**Work to complete:** From the line with "click(218, 46)" through the last line of the records below, both ends included, transcribe only those lines, exactly, and omit the pictures.

── Available records ──

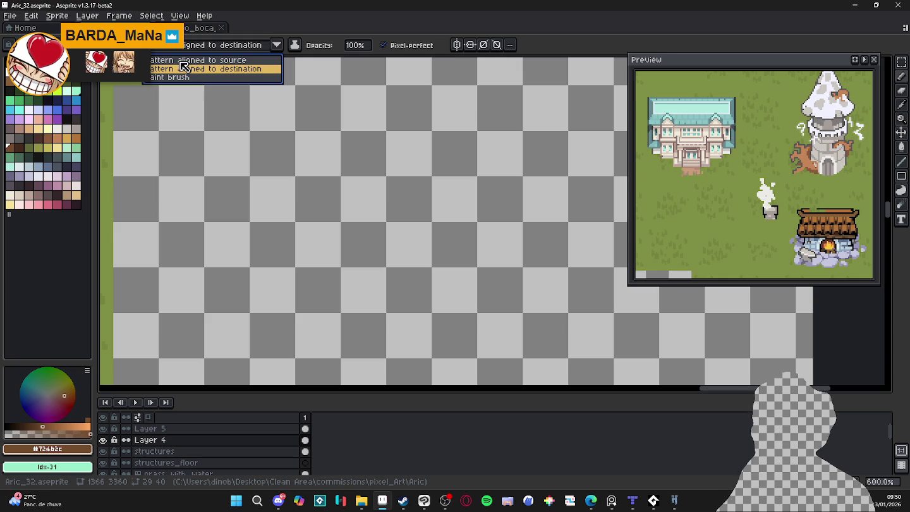
click(202, 78)
mouse_move(292, 125)
mouse_down()
mouse_move(266, 165)
mouse_move(499, 290)
mouse_up()
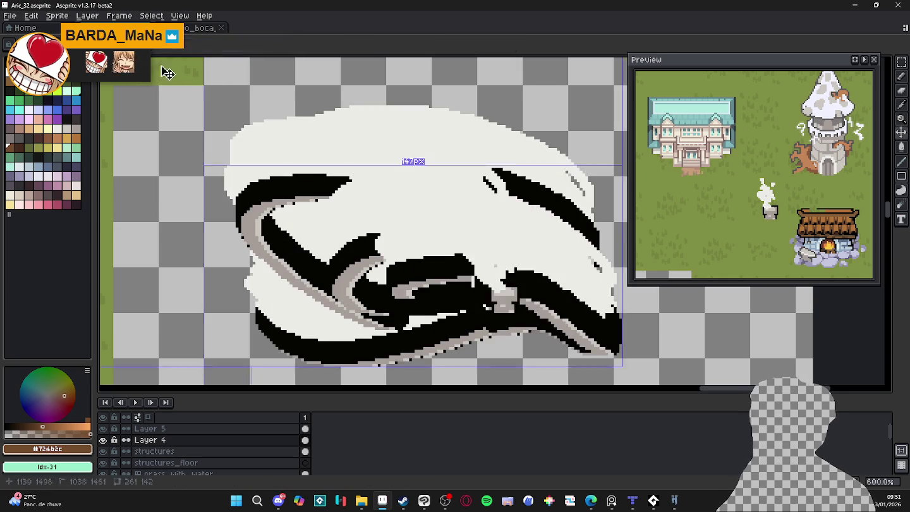
key(ctrl+z)
click(218, 46)
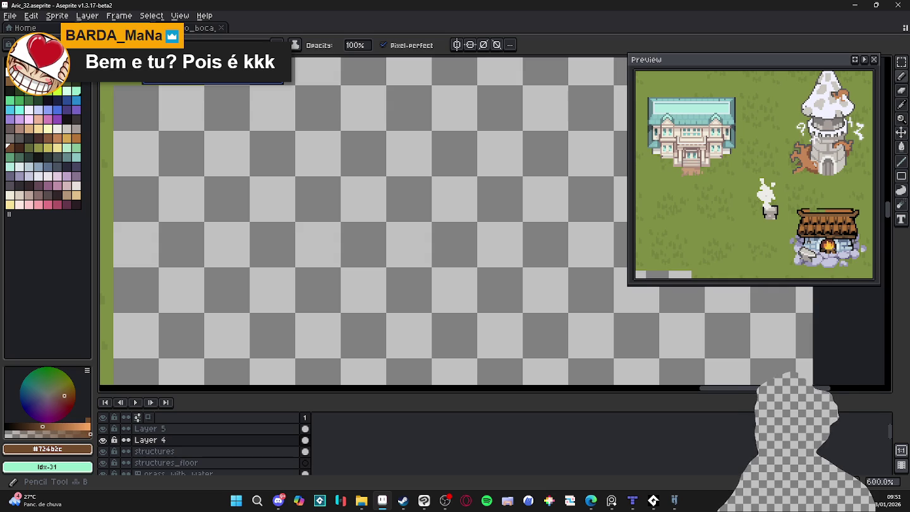
click(215, 73)
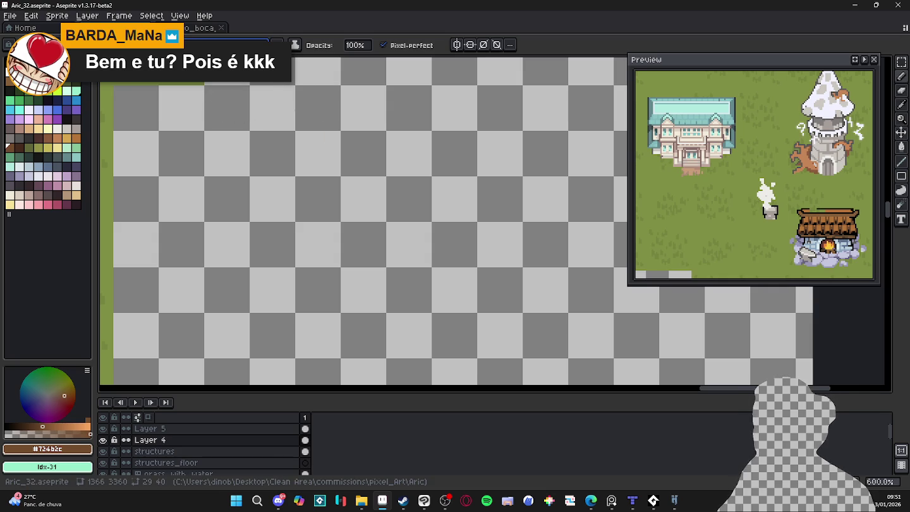
scroll(309, 233, down, 2)
drag(314, 234, 379, 202)
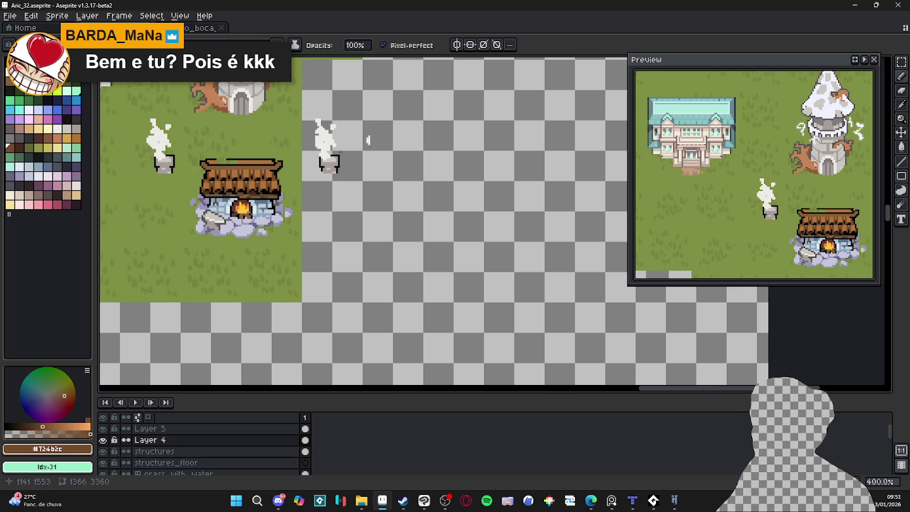
drag(341, 153, 452, 227)
key(ctrl+z)
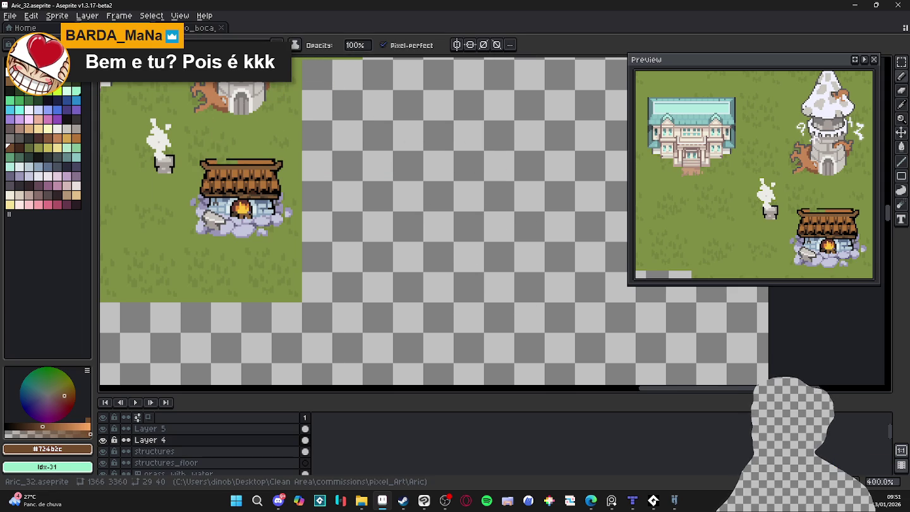
scroll(390, 192, right, 5)
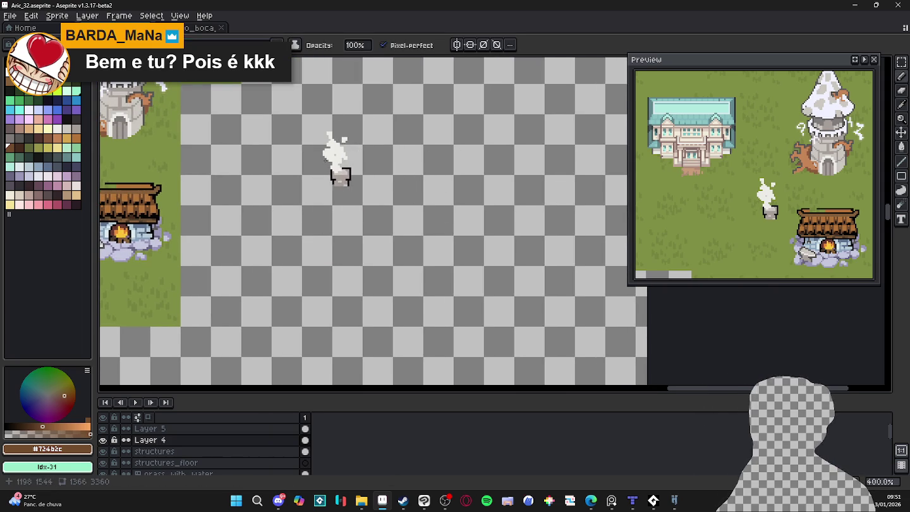
click(327, 158)
click(381, 158)
click(436, 158)
click(486, 158)
click(381, 233)
click(436, 234)
click(325, 303)
click(381, 306)
click(436, 306)
click(487, 297)
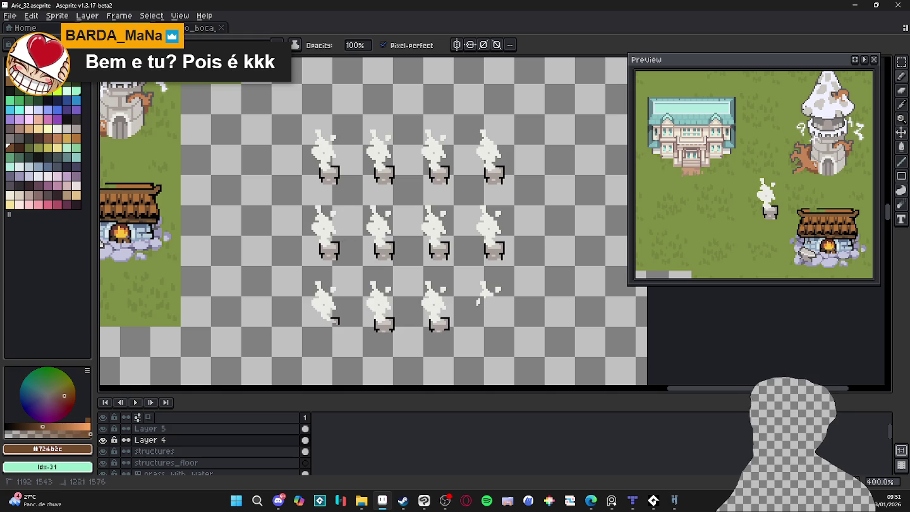
key(ctrl+z)
scroll(253, 202, left, 6)
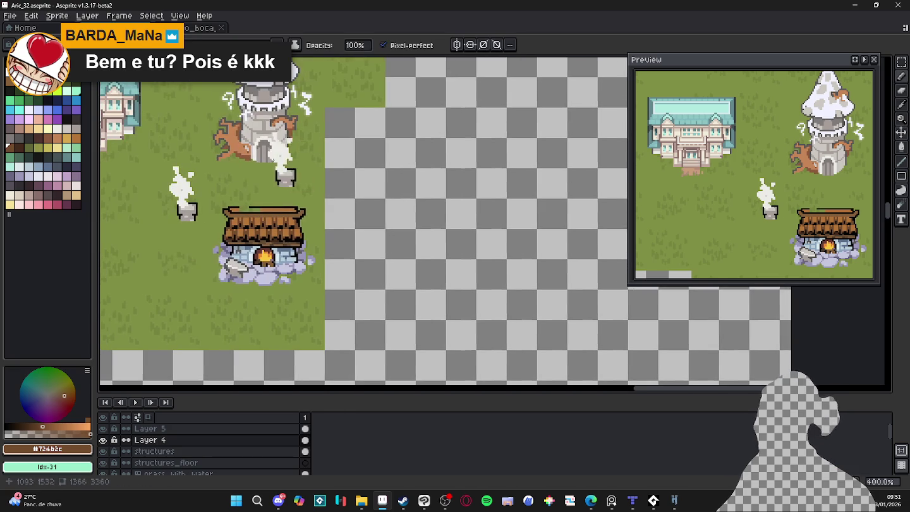
Open the saved brushes popup, backing out of Custom Brush shortcut settings opened by mistake.
click(107, 45)
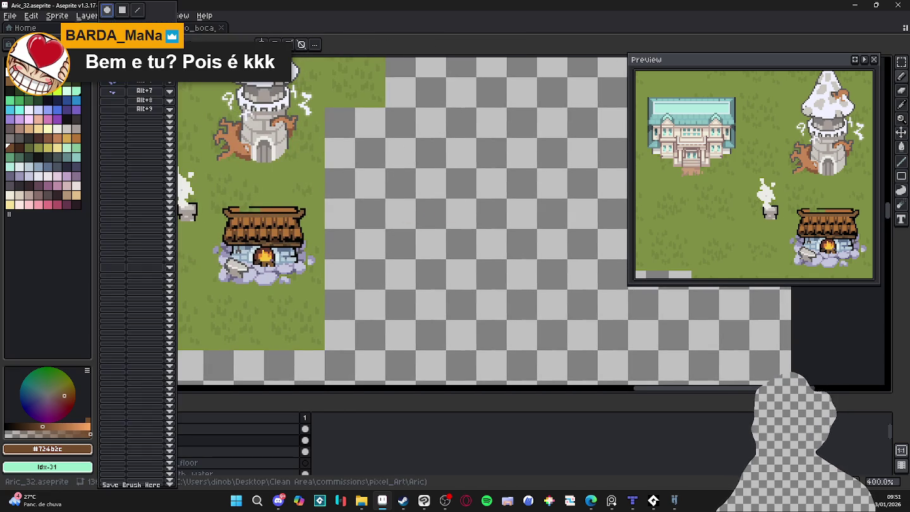
click(150, 465)
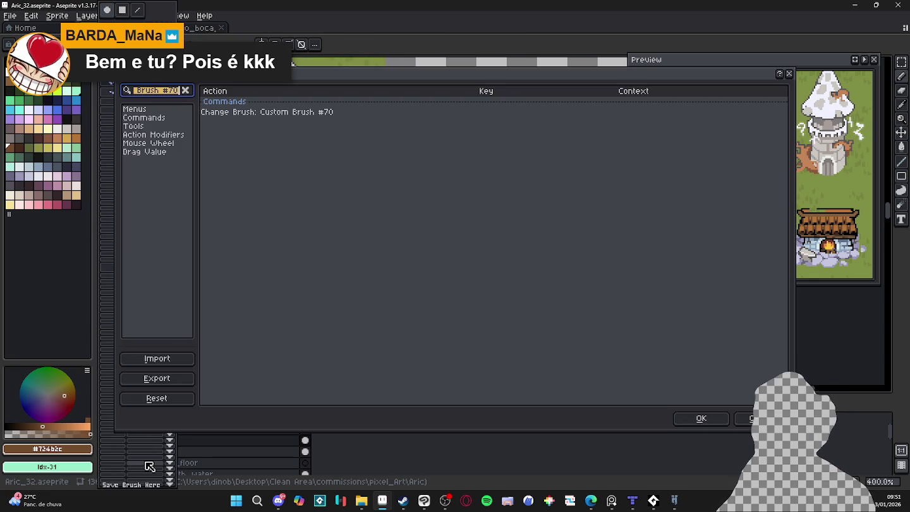
click(701, 419)
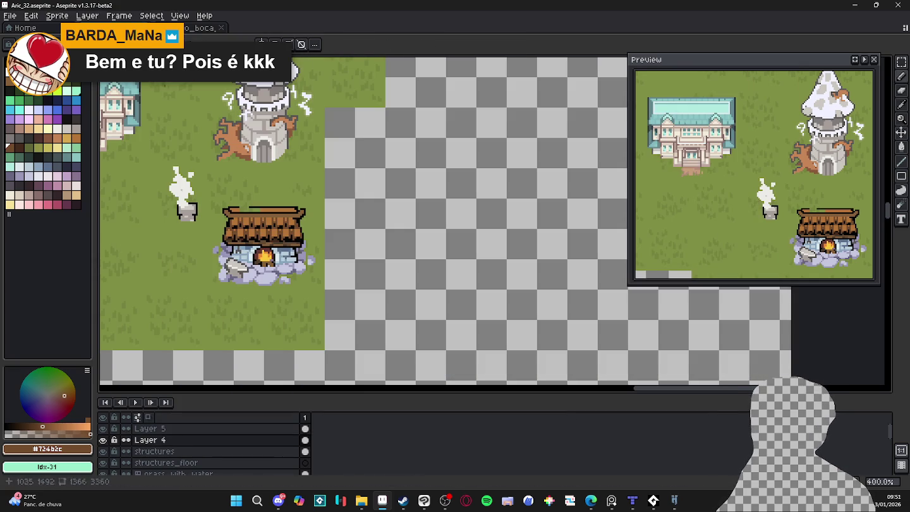
click(107, 45)
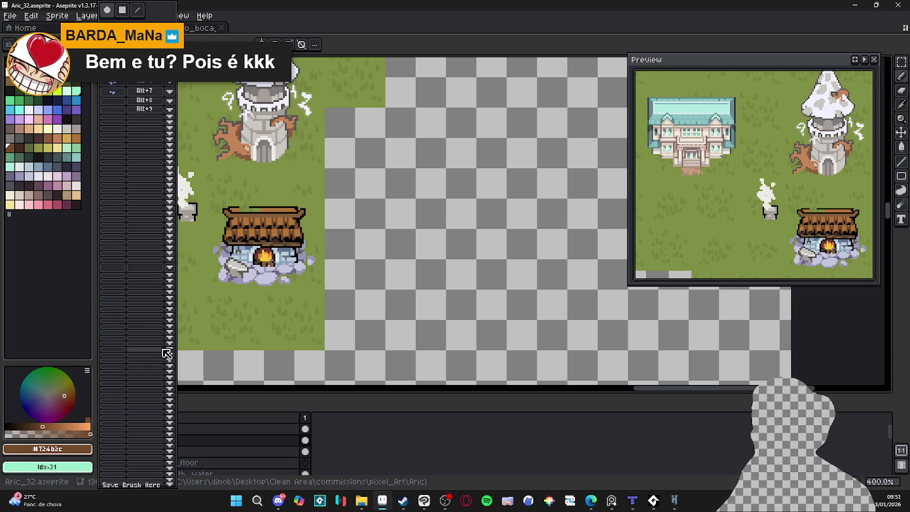
click(169, 331)
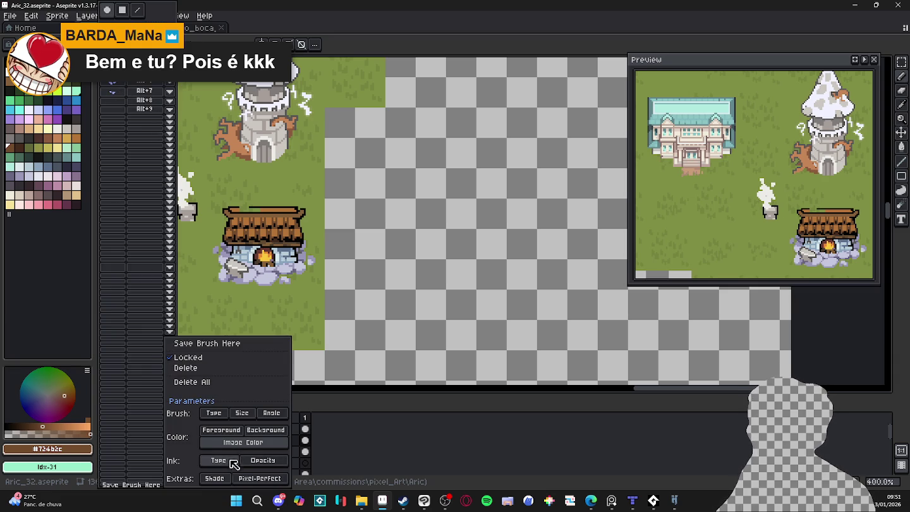
click(176, 366)
click(145, 207)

───

**Response to this exercise:**
click(218, 46)
click(215, 73)
scroll(309, 233, down, 2)
drag(314, 234, 379, 202)
drag(341, 153, 452, 227)
key(ctrl+z)
scroll(390, 192, right, 5)
click(327, 158)
click(381, 158)
click(436, 158)
click(486, 158)
click(381, 233)
click(436, 234)
click(325, 303)
click(381, 306)
click(436, 306)
click(487, 297)
key(ctrl+z)
scroll(253, 202, left, 6)
Open the saved brushes popup, backing out of Custom Brush shortcut settings opened by mistake.
click(107, 45)
click(150, 465)
click(701, 419)
click(107, 45)
click(169, 331)
click(176, 366)
click(145, 207)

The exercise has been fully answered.